Seven Native American tribes have interest in the withdrawal area and have come out in full support of Salazar's decision. In fact, the FEIS includes a reference to his contention that "...mining within the sacred and traditional places of the tribal people may degrade the values of those lands to the tribes that use them."
Yount, though, said the argument is one that a federal court struck down in 2009 in Navajo Nation vs. USFS, in which the tribe sought to prevent snow-making using reclaimed water at the Arizona Snow Bowl.
In that case, the 9th Circuit Court of Appeals ruled that the preservation of someone's "subjective spiritual experience" is not a necessary component of religious freedom.
Yount refers to that decision as "established law" when he says that, in this case, "Salazar had essentially granted them a preference for their religious requests."
The withdrawal will not stop uranium mining altogether in the area. At least three, and as many as 11, mines still will be able to proceed, having already gone through a permitting process. Yount's three claims, however, will not pass that test, as he has not yet been able to establish the certainty that ore exists in the breccia tubes he said he has identified.

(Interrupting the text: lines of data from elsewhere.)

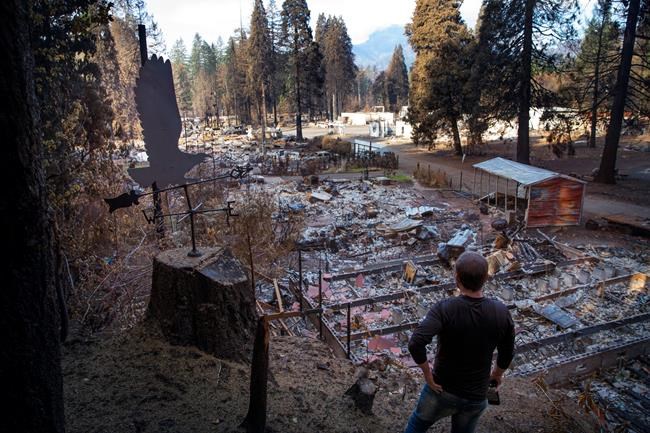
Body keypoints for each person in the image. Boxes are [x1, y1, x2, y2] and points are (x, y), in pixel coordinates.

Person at [404, 251, 515, 433]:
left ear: (457, 278)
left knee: (417, 425)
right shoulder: (501, 311)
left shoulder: (444, 308)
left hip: (441, 390)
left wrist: (428, 375)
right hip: (476, 396)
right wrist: (497, 374)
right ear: (486, 278)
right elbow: (507, 351)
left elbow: (416, 343)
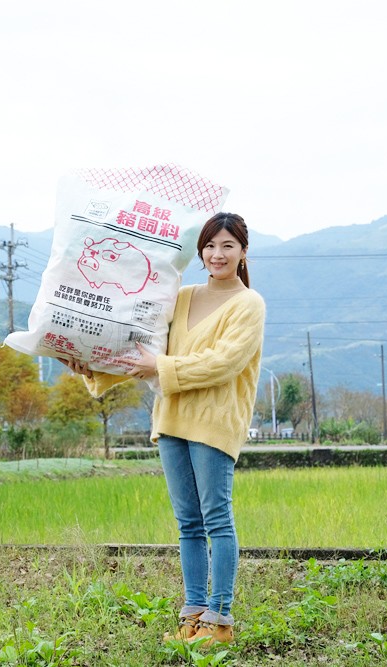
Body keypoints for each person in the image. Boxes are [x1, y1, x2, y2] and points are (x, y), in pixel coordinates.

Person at [61, 211, 266, 646]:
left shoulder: (249, 304)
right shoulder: (183, 296)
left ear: (243, 251)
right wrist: (91, 365)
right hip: (171, 419)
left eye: (227, 245)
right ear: (200, 251)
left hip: (214, 423)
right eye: (210, 246)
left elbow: (223, 362)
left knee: (217, 520)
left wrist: (161, 366)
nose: (217, 254)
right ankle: (192, 615)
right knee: (188, 523)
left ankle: (220, 619)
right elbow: (145, 349)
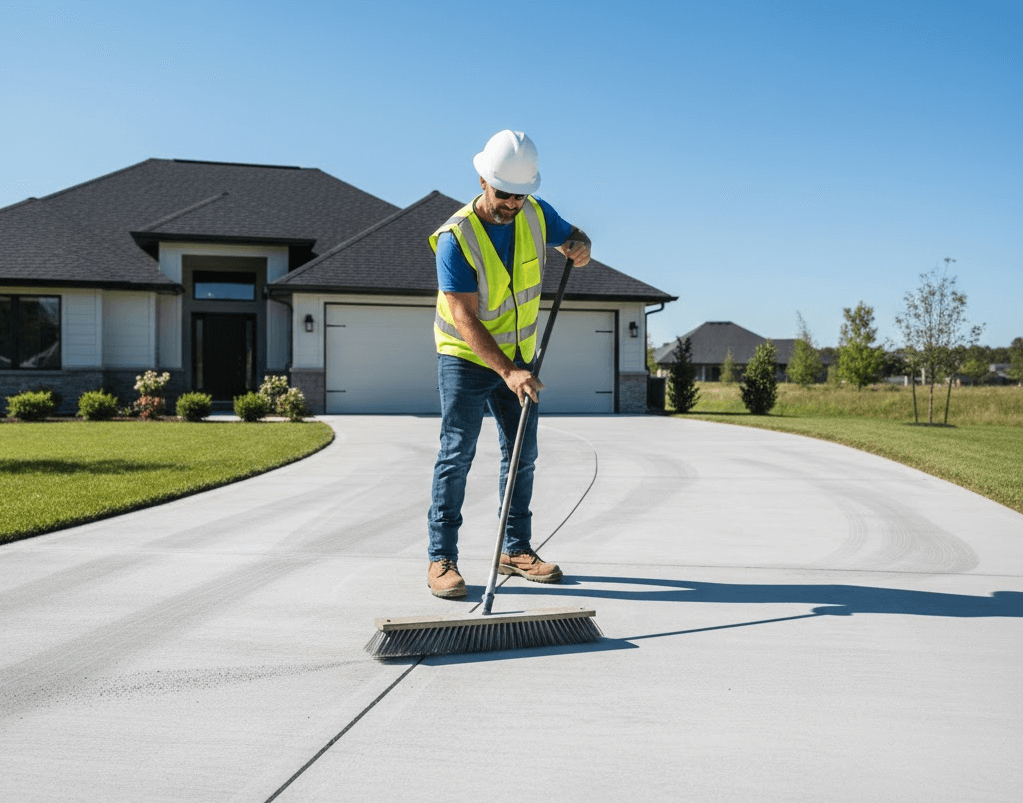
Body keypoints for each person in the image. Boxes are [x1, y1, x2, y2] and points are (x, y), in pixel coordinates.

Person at [425, 130, 592, 598]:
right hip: (465, 356)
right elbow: (462, 315)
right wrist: (508, 370)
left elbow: (574, 237)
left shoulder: (537, 214)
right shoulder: (456, 237)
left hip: (519, 356)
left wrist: (580, 246)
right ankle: (442, 560)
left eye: (521, 195)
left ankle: (515, 550)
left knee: (522, 454)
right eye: (504, 194)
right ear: (482, 180)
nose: (513, 204)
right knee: (456, 453)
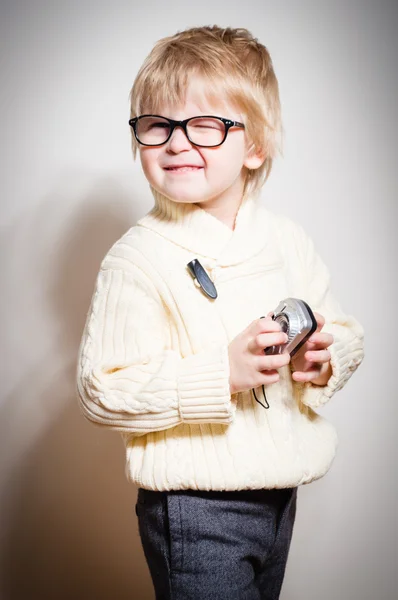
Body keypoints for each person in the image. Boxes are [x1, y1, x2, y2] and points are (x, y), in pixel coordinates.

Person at [76, 25, 364, 600]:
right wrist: (221, 375)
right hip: (194, 506)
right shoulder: (138, 257)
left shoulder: (285, 240)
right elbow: (100, 389)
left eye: (205, 125)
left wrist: (328, 357)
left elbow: (341, 328)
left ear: (254, 145)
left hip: (280, 494)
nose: (177, 143)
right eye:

With the withdrawal, though, Yount said that investors have fled from the area, rendering his claims all but worthless, at a time when prices are on the rise after the post-Cold War use of dismantled warheads for nuclear power generation has nearly run its course.
"If the withdrawal hadn't been done, my projects would be ready for drilling," Yount said, adding that he expects to see the market price for the heavy metal to rise, based on the likelihood of increased demand in eastern markets such as Indonesia, India and China.
The government's reply to Yount's request for injunction is due March 5, and supporters of Salazar's decision are likely to join the fray.
"We fully support Secretary Salazar's 20-year moratorium on new mining activity," said Roger Clark, air and energy program director for the Grand Canyon Trust, "and we will intervene on behalf of the government in this case."